I have same problem with the refine chain
The existing summary is already comprehensive and does not require any refinement based on the additional context provided
Same here. Related to #1460
I use refine to summarize long articles and I see that the summary is actually quite good in the intermediate steps but at some point the model decides to throw away half the summary so lots is missing in the final answer.
Not sure how to adress this.
Hey guys, @CMobley7 @jinhucheung @TheDeterminator @SingTeng @thiswillbeyourgithub Any new related to that? Did you managed to find a way out of it?
Thanks
Anyone fixed this issue?
I can see due to verbosity that the map_reduce chain writes effectively the summary, but it returns either an empty string object, or the last paragraph at best. Tried this on a local llm with llamacpp. Again, I can see it attempts generating the summary and all, but I'm left with nothing.
Yes same here. So the issue is from the reduce prompt and not the map prompt right? I struggle to find the reduce prompt in the codebase, can you ?
I ended up apparently fixing my problem.
I basically changed a few lines to go closer to this : https://python.langchain.com/docs/use_cases/question_answering/how_to/chat_vector_db
Here's my patch:
from langchain.chains import ConversationalRetrievalChain
+from langchain.chains import LLMChain
from langchain.chains.qa_with_sources import load_qa_with_sources_chain
from langchain.retrievers.merger_retriever import MergerRetriever
from langchain.document_transformers import EmbeddingsRedundantFilter
from langchain.retrievers.document_compressors import DocumentCompressorPipeline
from langchain.retrievers import ContextualCompressionRetriever
+from langchain.prompts.prompt import PromptTemplate
from utils.llm import load_llm, AnswerConversationBufferMemory
from utils.file_loader import load_doc, load_embeddings, create_hyde_retriever, get_tkn_length, average_word_length, wpm
@@ -552,10 +554,22 @@ class DocToolsLLM:
base_compressor=pipeline, base_retriever=retriever
)
- chain = ConversationalRetrievalChain.from_llm(
- llm=self.llm,
- chain_type="map_reduce",
+ _template = """Given the following conversation and a follow up question, rephrase the follow up question to be a standalone question, in its original language.
+
+ Chat History:
+ {chat_history}
+
+ Follow Up Input: {question}
+
+ Standalone question:"""
+ CONDENSE_QUESTION_PROMPT = PromptTemplate.from_template(_template)
+ question_generator = LLMChain(llm=self.llm, prompt=CONDENSE_QUESTION_PROMPT)

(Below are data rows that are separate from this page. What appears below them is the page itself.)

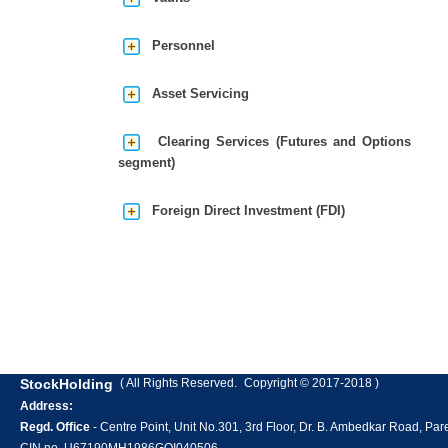
Personnel
Asset Servicing
Clearing Services (Futures and Options
segment)
Foreign Direct Investment (FDI)
StockHolding
( All Rights Reserved.
Copyright © 2017-2018 )
Address:
Regd. Office
- Centre Point, Unit No.301, 3rd Floor, Dr. B. Ambedkar Road, P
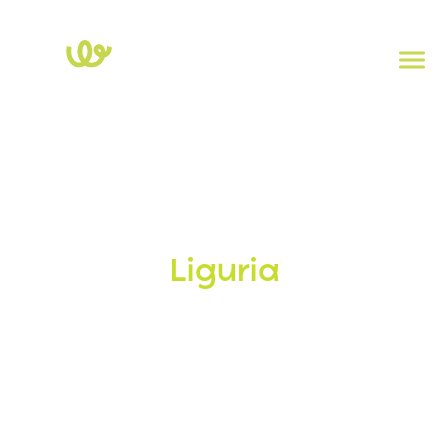
Home
>
Liguria
Charging stations in
Liguria
Electric mobility in
Liguria
continues to grow, with more
and more Charging Stations your disposal. Explore our
interactive map, find the nearest station, and travel
electrically without worries!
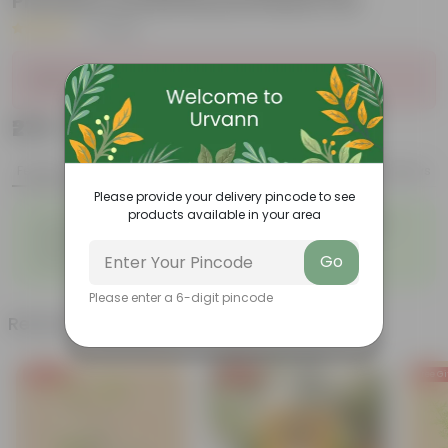
Premium Orchid Round Plastic Pot
|
1 Review
Sold Out
₹279
Add
₹979
Features
Product Description
Reviews
Please provide your delivery pincode to see
products available in your area
◦
◦
Fleshy leaves and stems
Varied shapes and colors
◦
◦
Beginner-friendly
Unique leaves
◦
Go
Lucky
Please enter a 6-digit pincode
Related Products
Free Gift
Free Gift
Free Gi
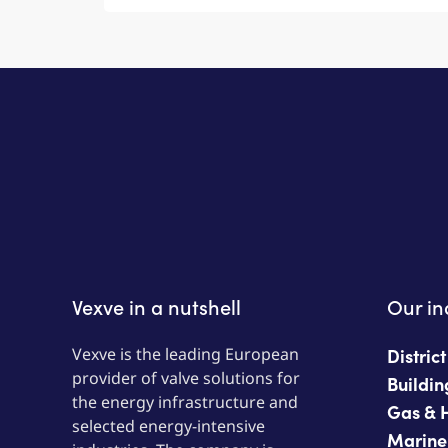
Vexve in a nutshell
Our in
Vexve is the leading European
Distric
provider of valve solutions for
Buildin
the energy infrastructure and
Gas & 
selected energy-intensive
Marine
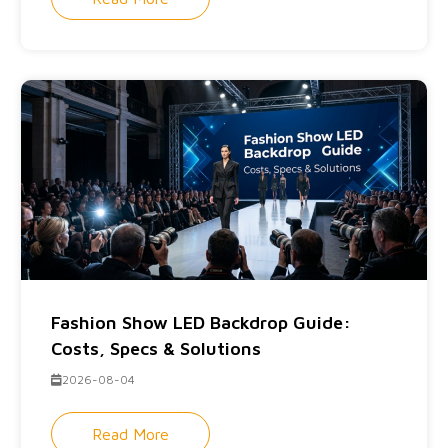
Fashion Show LED Backdrop Guide:
Costs, Specs & Solutions
2026-08-04
Read More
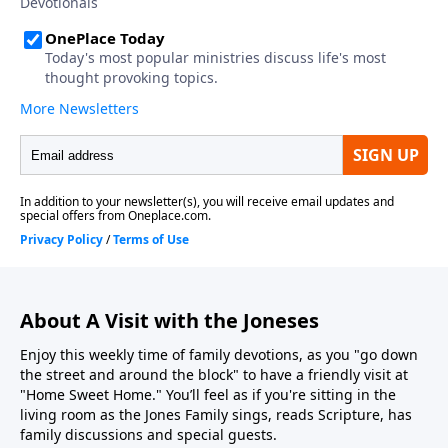
About A Visit with the Joneses
Enjoy this weekly time of family devotions, as you "go down
the street and around the block" to have a friendly visit at
"Home Sweet Home." You’ll feel as if you're sitting in the
living room as the Jones Family sings, reads Scripture, has
family discussions and special guests.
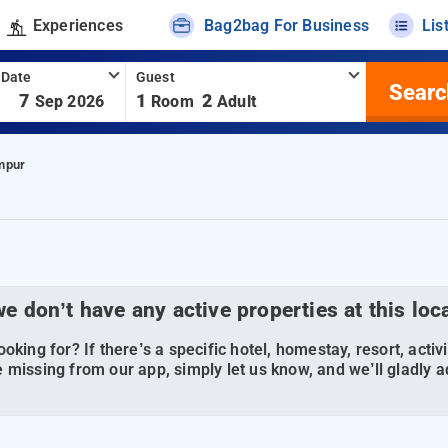
Experiences
Bag2bag For Business
Lis
 Date
Guest
Searc
-
7
1
2
Sep 2026
Room
Adult
mpur
we don’t have any active properties at this loc
oking for? If there’s a specific hotel, homestay, resort, activi
 missing from our app, simply let us know, and we’ll gladly ad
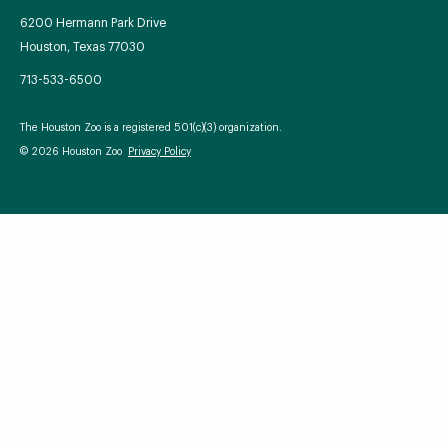
6200 Hermann Park Drive
Houston, Texas 77030
713-533-6500
Your Zoo Transformed
The Houston Zoo is a registered 501(c)(3) organization.
Learn how we will redefine what a zoo can be with
© 2026 Houston Zoo
Privacy Policy
beautiful and immersive habitats, compelling guest
experiences, and our commitment to saving wildlife.
EXPLORE A CENTURY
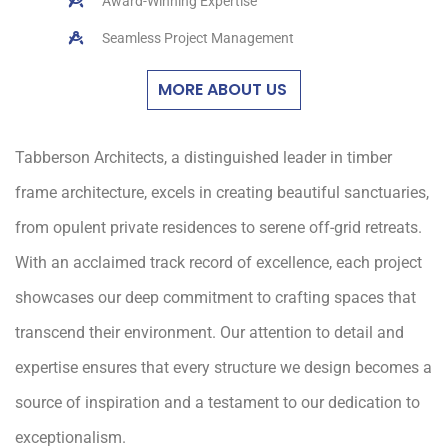
Award-Winning Expertise
Seamless Project Management
MORE ABOUT US
Tabberson Architects, a distinguished leader in timber
frame architecture, excels in creating beautiful sanctuaries,
from opulent private residences to serene off-grid retreats.
With an acclaimed track record of excellence, each project
showcases our deep commitment to crafting spaces that
transcend their environment. Our attention to detail and
expertise ensures that every structure we design becomes a
source of inspiration and a testament to our dedication to
exceptionalism.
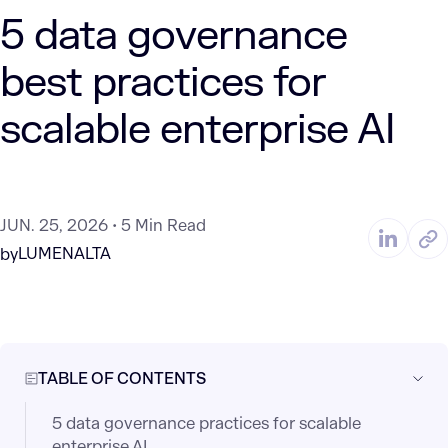
5 data governance
best practices for
scalable enterprise AI
JUN. 25, 2026
5 Min Read
LUMENALTA
by
TABLE OF CONTENTS
5 data governance practices for scalable
enterprise AI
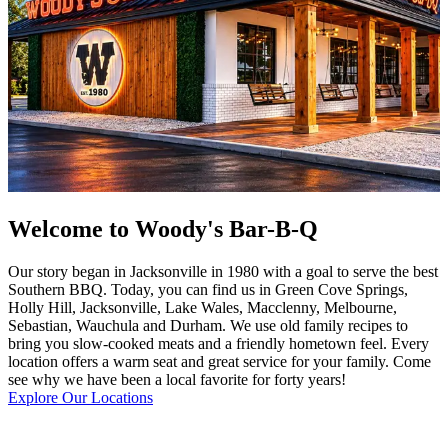
Welcome to Woody's Bar-B-Q
Our story began in Jacksonville in 1980 with a goal to serve the best
Southern BBQ. Today, you can find us in Green Cove Springs,
Holly Hill, Jacksonville, Lake Wales, Macclenny, Melbourne,
Sebastian, Wauchula and Durham. We use old family recipes to
bring you slow-cooked meats and a friendly hometown feel. Every
location offers a warm seat and great service for your family. Come
see why we have been a local favorite for forty years!
Explore Our Locations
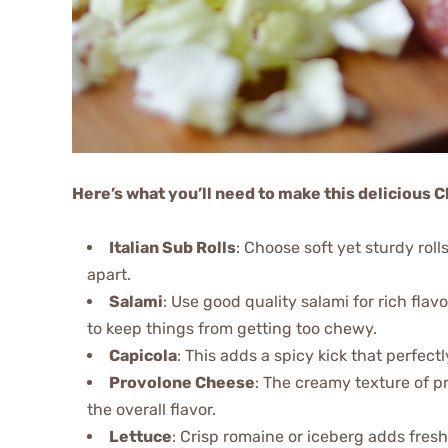
Here’s what you’ll need to make this delicious
Italian Sub Rolls
: Choose soft yet sturdy rolls
apart.
Salami
: Use good quality salami for rich fl
to keep things from getting too chewy.
Capicola
: This adds a spicy kick that perfec
Provolone Cheese
: The creamy texture of p
the overall flavor.
Lettuce
: Crisp romaine or iceberg adds fre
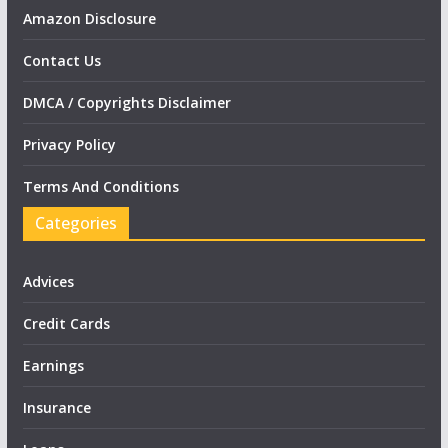
Amazon Disclosure
Contact Us
DMCA / Copyrights Disclaimer
Privacy Policy
Terms And Conditions
Categories
Advices
Credit Cards
Earnings
Insurance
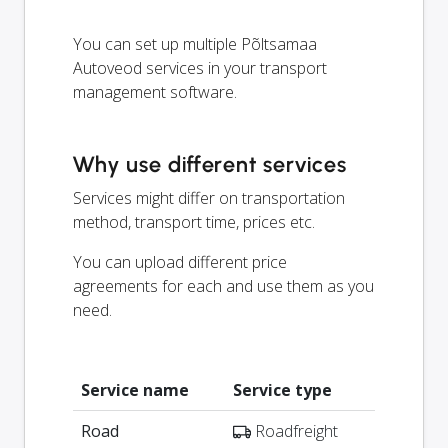
You can set up multiple Põltsamaa
Autoveod services in your transport
management software.
Why use different services
Services might differ on transportation
method, transport time, prices etc.
You can upload different price
agreements for each and use them as you
need.
Service name
Service type
Road
Roadfreight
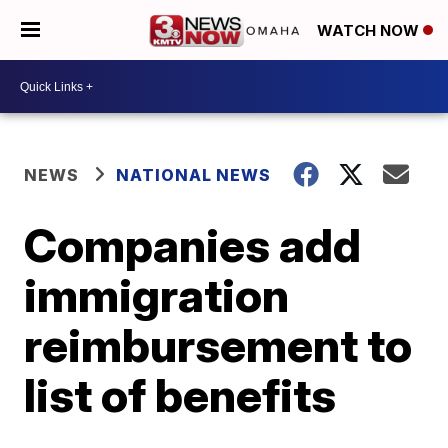
WATCH NOW
NEWS
NATIONAL NEWS
Companies add
immigration
reimbursement to
list of benefits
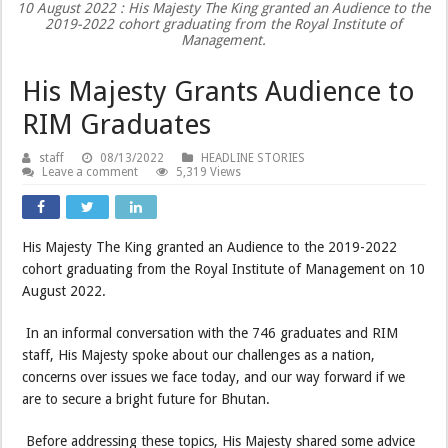
10 August 2022 : His Majesty The King granted an Audience to the
2019-2022 cohort graduating from the Royal Institute of
Management.
His Majesty Grants Audience to
RIM Graduates
staff
08/13/2022
HEADLINE STORIES
Leave a comment
5,319 Views
His Majesty The King granted an Audience to the 2019-2022
cohort graduating from the Royal Institute of Management on 10
August 2022.
In an informal conversation with the 746 graduates and RIM
staff, His Majesty spoke about our challenges as a nation,
concerns over issues we face today, and our way forward if we
are to secure a bright future for Bhutan.
Before addressing these topics, His Majesty shared some advice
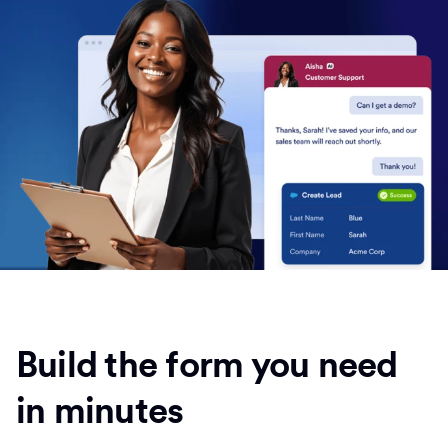
Build the form you need
in minutes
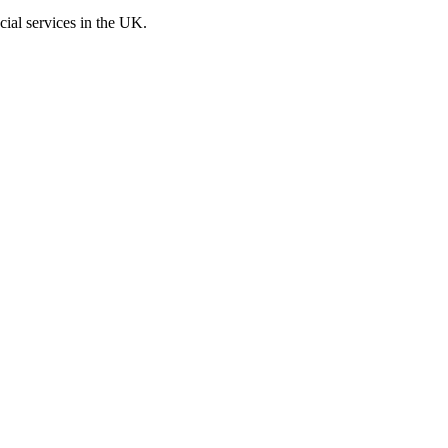
cial services in the UK.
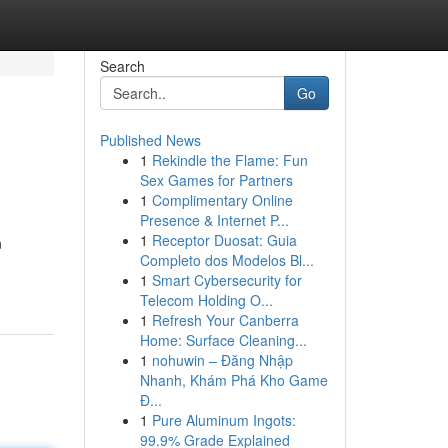
Search
Go
Published News
1
Rekindle the Flame: Fun
Sex Games for Partners
1
Complimentary Online
Presence & Internet P...
1
Receptor Duosat: Guia
n
Completo dos Modelos Bl...
1
Smart Cybersecurity for
Telecom Holding O...
1
Refresh Your Canberra
Home: Surface Cleaning...
1
nohuwin – Đăng Nhập
Nhanh, Khám Phá Kho Game
Đ...
1
Pure Aluminum Ingots:
99.9% Grade Explained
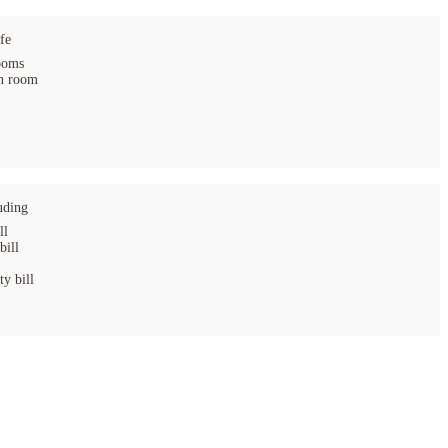
fe
ooms
 room
uding
ll
bill
ty bill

+ doc_chain = load_qa_with_sources_chain(self.llm, chain_type="map_reduce")
+
+ chain = ConversationalRetrievalChain(
retriever=retriever,
+ question_generator=question_generator,
+ combine_docs_chain=doc_chain,
return_source_documents=True,
return_generated_question=True,
verbose=self.llm_verbosity,
(END)
The repo is this one : https://github.com/thiswillbeyourgithub/DocToolsLLM
Hi, @CMobley7,
I'm helping the LangChain team manage their backlog and am marking this issue as stale. From what I understand, the issue you reported is related to the refine
chain_type of the load_summarize_chain
not always returning a summary for longer documents. There have been discussions and attempts to find a resolution, with some users sharing their findings and potential fixes. It seems that Thiswillbeyourgithub has shared a patch that apparently resolved the issue.
Could you please confirm if this issue is still relevant to the latest version of the LangChain repository? If it is, please let the LangChain team know by commenting on the issue. Otherwise, feel free to close the issue yourself, or the issue will be automatically closed in 7 days.
Thank you for your understanding and cooperation.